─── DATASET ENTRIES ───
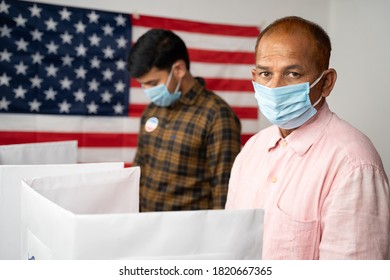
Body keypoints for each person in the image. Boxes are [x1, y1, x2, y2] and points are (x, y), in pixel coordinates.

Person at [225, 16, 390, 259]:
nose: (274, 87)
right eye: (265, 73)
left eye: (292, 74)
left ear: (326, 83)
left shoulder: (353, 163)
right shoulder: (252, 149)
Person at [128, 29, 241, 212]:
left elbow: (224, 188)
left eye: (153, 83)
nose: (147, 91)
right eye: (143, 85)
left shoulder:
───
─── DATASET ENTRIES ───
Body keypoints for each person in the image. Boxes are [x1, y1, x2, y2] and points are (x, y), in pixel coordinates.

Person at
───
### WHAT YOU WILL DO
Out of the entries, report each line that contains the word "shoulder".

### FINISHED EXERCISE
left shoulder: (353, 163)
right shoulder: (252, 149)
left shoulder:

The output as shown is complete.